The sickening door, a single paned glass window backed by bars providing the most light in the hallway opened, and Lena was gently shoved inside.
The seat beneath her, a cold plastic like synthetic that stood her child hairs on end was strangely comfortable. It agreed well with the curves of her bottom and her hips, though it dissolved swallowed her in its extreme adult size. She liked it. Her legs hung over the edge, swinging back and forth as she silently awaited the arrival of her companion.
The room was big, too big for Lena. The table and two chairs sat perfectly centered in the middle of the layout. Two doors stood exactly opposite of each other, one behind each chair. The walls were the same envelope colour and peeled in the same way as the table before Lena. It was another greyish, turquoise, reminding her of the plastic seats she sat on every day in the school cafeteria. No windows.

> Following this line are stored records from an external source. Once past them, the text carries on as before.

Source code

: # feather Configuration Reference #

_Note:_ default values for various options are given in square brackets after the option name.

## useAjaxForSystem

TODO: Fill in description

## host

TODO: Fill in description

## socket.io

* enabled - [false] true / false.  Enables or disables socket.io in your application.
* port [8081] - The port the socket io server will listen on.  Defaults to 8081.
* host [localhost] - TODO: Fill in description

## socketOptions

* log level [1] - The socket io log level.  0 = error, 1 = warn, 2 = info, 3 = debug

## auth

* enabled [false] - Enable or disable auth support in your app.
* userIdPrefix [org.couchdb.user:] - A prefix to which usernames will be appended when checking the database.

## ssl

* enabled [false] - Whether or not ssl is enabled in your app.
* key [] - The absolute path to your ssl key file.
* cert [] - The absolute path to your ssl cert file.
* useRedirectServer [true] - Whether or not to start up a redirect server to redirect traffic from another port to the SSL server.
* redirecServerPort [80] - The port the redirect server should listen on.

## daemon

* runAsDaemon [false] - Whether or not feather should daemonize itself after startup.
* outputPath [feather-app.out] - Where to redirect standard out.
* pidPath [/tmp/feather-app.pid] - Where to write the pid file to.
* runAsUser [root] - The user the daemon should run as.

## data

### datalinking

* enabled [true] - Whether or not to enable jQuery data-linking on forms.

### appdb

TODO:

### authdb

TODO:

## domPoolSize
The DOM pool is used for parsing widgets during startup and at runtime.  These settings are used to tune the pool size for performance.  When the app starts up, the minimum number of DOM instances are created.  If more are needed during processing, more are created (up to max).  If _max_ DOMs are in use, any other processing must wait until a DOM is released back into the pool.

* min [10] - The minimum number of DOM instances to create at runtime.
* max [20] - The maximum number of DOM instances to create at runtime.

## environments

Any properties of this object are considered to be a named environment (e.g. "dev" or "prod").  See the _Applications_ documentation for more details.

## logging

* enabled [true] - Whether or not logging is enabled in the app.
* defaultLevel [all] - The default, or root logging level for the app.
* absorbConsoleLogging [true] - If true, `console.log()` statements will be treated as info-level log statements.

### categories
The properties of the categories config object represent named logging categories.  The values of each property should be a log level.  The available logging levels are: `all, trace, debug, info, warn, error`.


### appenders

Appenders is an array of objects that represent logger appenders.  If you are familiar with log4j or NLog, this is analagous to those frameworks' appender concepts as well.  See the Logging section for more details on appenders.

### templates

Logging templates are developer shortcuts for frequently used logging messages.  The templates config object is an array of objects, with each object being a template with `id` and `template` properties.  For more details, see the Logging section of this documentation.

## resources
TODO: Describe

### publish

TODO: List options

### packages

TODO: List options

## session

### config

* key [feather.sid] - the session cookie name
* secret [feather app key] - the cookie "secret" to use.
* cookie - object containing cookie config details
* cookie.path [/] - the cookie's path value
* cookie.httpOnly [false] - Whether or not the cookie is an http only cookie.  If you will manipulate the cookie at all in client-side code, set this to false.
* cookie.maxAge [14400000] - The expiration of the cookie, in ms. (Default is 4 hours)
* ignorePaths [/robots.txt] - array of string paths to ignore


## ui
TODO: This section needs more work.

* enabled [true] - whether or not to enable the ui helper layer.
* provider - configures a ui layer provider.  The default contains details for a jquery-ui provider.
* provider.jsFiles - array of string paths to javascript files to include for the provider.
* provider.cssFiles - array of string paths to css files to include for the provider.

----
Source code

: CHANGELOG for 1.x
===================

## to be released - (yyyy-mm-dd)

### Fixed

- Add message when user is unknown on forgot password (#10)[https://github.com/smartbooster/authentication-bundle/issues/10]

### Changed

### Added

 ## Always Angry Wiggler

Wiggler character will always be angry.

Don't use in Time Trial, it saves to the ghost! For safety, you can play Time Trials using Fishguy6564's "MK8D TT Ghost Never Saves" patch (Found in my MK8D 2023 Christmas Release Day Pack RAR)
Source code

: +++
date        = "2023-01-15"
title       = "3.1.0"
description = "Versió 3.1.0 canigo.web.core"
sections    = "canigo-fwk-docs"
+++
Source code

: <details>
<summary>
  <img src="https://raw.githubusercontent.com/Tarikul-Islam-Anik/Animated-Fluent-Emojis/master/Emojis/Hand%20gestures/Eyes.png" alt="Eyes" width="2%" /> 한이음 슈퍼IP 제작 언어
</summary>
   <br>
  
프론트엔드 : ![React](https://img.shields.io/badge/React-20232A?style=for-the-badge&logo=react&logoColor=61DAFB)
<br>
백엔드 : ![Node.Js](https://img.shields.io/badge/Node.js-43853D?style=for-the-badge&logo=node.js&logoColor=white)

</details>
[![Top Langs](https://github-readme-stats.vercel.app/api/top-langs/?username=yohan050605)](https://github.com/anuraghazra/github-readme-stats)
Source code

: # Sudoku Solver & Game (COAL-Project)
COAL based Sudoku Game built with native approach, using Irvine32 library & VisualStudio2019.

It took a few minutes, three if Lena had counted, though she was not bored enough. The door opposite her swung slowly open and the fictional woman she had wanted to call Mommy for so long was led inside by a short, stumpy sort of man, a guard she guessed. Lena wondered when he first met his mother, at birth, like the rest of the kids, or maybe in a surrounded by invisible cameras, being watched by another set of lazy guards on another floor of this place.
She was dressed in a uniform pair of pants, dark blue, possibly the most colourful thing in the room besides Lena's own bright clothes. A white tank top hung off of her still toned and olive skinned body, a mix of muscular and thinning pairs of limbs. Handcuffs, not the typical kind of cold, glinting metal, but a safer looking version wrapped in a soft, and leather feeling material hung at her wrists, keeping them slightly rendered in front of her abdomen. And just as the doctor mentioned, her eyes were tired, drooping, looking like sleep hadn't graced her in years, if possible. That wasn't true though, she was always asleep it seemed these days. Too many pills.
Faith took a heavy seat at the identical chair sitting across from Lena. Her hands rest on the table. She said nothing, didn't move, just sat with eyes that looked like they so badly wanted to blink and never open up again. Lena just watched. The little girl's hands shook slightly in her lap and she wished Daddy was in the room with them.
"S'okay… I won't bite."
The words started as a weakly attempted joke and absently transformed into the strangest image Lena could come up with in her mind; her mother snapping and snarling like the monster this place thought she was. No, that wouldn't happen. A smile cracked at the sides of her lips and strenuously grew.
Faith could see it coming before it even grew. Lena's smile mirrored her own cocky, sarcastic face that she knew her favourite Slayer hated to love. However, if Lena was anymore like Faith than need be, it would be for her own good that Xander kept his eyes on her, and straightened her out when needed. But Faith didn't think that would need to happen. She could already see the heart of a Harris shining through the eyes of her daughter. No, she wouldn't be anything like her.